The Homestead Act of 1862 has been called one the most important
pieces of Legislation in the history of the United States. Signed into law in
1862 by Abraham Lincoln after the secession of southern states, this Act
turned over vast amounts of the public domain to private citizens. 270
millions acres, or 10% of the area of the United States was claimed and
settled under this act.

A homesteader had only to be the head of a household and at least 21
years of age to claim a 160 acre parcel of land. Settlers from all walks of
life including newly arrived immigrants, farmers without land of their own
from the East, single women and former slaves came to meet the
challenge of "proving up" and keeping this "free land". Each homesteader
had to live on the land, build a home, make improvements and farm for 5
years before they were eligible to "prove up". A total filing fee of $18 was
the only money required, but sacrifice and hard work exacted a different
price from the hopeful settlers.

The Filing Process

People interested in Homesteading first had to file their intentions at the
nearest Land Office. A brief check for previous ownership claims was
made for the plot of land in question, usually described by its survey
coordinates. The prospective homesteader paid a filing fee of $10 to claim
the land temporarily, as well as a $2 commission to the land agent.

With application and receipt in hand, the homesteader then returned to the
land to begin the process of building a home and farming the land, both
requirements for "proving" up at the end of five years. When all
requirements had been completed and the homesteader was ready the
take legal possession, the homesteader found two neighbors or friends
willing to vouch for the truth of his or her statements about the land's
improvements and sign the "proof" document.
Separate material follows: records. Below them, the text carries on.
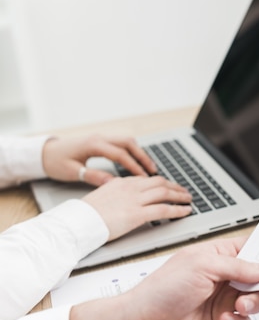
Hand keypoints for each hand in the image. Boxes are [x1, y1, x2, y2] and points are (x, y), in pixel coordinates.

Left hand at [42, 134, 157, 185]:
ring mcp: (100, 137)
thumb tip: (113, 182)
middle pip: (128, 143)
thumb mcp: (73, 172)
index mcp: (93, 144)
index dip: (134, 166)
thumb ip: (94, 176)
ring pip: (126, 141)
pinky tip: (136, 162)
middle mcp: (99, 138)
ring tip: (148, 167)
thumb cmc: (55, 162)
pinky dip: (131, 151)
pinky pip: (121, 143)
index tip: (144, 177)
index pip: (120, 154)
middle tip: (153, 170)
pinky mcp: (100, 141)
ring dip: (139, 152)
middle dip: (143, 156)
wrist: (43, 152)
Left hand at [70, 237, 258, 319]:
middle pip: (258, 276)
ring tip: (239, 305)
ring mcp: (224, 300)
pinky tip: (224, 319)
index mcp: (217, 256)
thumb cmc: (162, 289)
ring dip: (252, 303)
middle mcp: (223, 277)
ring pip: (256, 300)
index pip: (250, 249)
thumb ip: (238, 266)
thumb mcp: (203, 266)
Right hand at [82, 176, 191, 240]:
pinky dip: (178, 210)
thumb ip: (116, 193)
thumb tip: (123, 197)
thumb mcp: (102, 196)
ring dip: (180, 196)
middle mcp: (131, 188)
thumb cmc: (86, 214)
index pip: (148, 180)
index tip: (170, 187)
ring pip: (165, 193)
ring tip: (188, 200)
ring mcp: (135, 200)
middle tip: (184, 192)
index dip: (162, 183)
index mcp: (122, 183)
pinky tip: (185, 211)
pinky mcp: (137, 214)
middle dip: (175, 187)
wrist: (78, 222)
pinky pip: (164, 209)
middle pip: (160, 183)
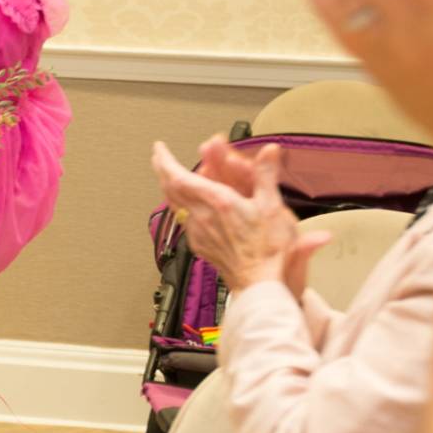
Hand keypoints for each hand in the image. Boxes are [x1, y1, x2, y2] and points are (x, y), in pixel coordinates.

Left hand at [152, 135, 325, 291]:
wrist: (260, 284)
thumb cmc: (268, 250)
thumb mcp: (273, 206)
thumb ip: (266, 175)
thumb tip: (270, 151)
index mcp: (217, 202)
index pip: (179, 177)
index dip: (165, 161)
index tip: (159, 148)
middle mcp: (202, 216)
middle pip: (170, 189)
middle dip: (162, 169)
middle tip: (159, 157)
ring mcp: (198, 232)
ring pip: (174, 204)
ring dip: (169, 187)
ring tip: (169, 176)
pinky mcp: (200, 245)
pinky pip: (183, 220)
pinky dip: (180, 205)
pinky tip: (185, 205)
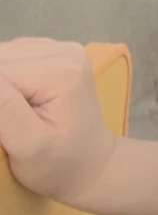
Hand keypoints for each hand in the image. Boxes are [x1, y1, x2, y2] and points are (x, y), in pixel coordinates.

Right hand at [0, 36, 118, 210]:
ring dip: (0, 81)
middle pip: (4, 58)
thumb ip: (4, 109)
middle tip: (8, 123)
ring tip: (11, 113)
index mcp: (62, 73)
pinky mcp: (56, 54)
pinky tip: (14, 98)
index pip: (1, 71)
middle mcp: (66, 52)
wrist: (91, 164)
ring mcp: (64, 50)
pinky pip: (16, 56)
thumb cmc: (60, 164)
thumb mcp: (28, 145)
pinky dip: (6, 76)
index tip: (3, 124)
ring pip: (6, 54)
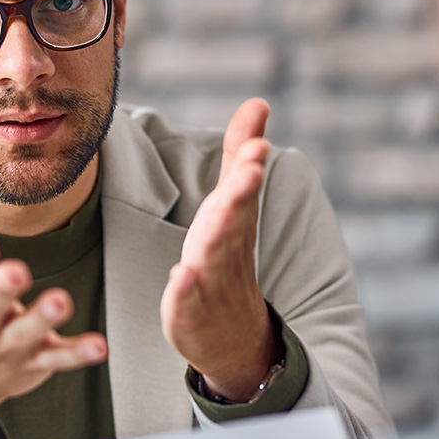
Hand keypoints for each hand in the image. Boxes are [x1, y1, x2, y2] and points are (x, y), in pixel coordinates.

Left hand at [159, 98, 281, 402]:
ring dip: (218, 235)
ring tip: (221, 211)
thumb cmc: (227, 255)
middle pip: (235, 220)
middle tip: (250, 170)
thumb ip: (241, 154)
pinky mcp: (189, 314)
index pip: (244, 191)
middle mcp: (227, 249)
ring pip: (214, 258)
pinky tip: (180, 274)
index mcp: (236, 220)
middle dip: (241, 196)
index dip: (249, 168)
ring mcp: (210, 284)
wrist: (233, 336)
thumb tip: (258, 103)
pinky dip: (185, 291)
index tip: (258, 146)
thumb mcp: (234, 203)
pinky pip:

After successful completion of this final form and payment of a $6 fee, the
homesteader received the patent for the land, signed with the name of the
current President of the United States. This paper was often proudly
displayed on a cabin wall and represented the culmination of hard work
and determination.
The Homestead Act remained in effect until it was repealed in 1976, with
provisions for homesteading in Alaska until 1986. Alaska was one of the
last places in the country where homesteading remained a viable option
into the latter part of the 1900s. The Taylor Grazing Act of 1934
substantially decreased the amount of land available to homesteaders in
the West. Because much of the prime land had been homesteaded
decades earlier, successful Homestead claims dropped sharply after this
time.

The Homestead Act of 1862 is recognized as one of the most revolutionary
concepts for distributing public land in American history. Repercussions of
this monumental piece of legislation can be detected throughout America
today, decades after the cry of "Free Land!" has faded away.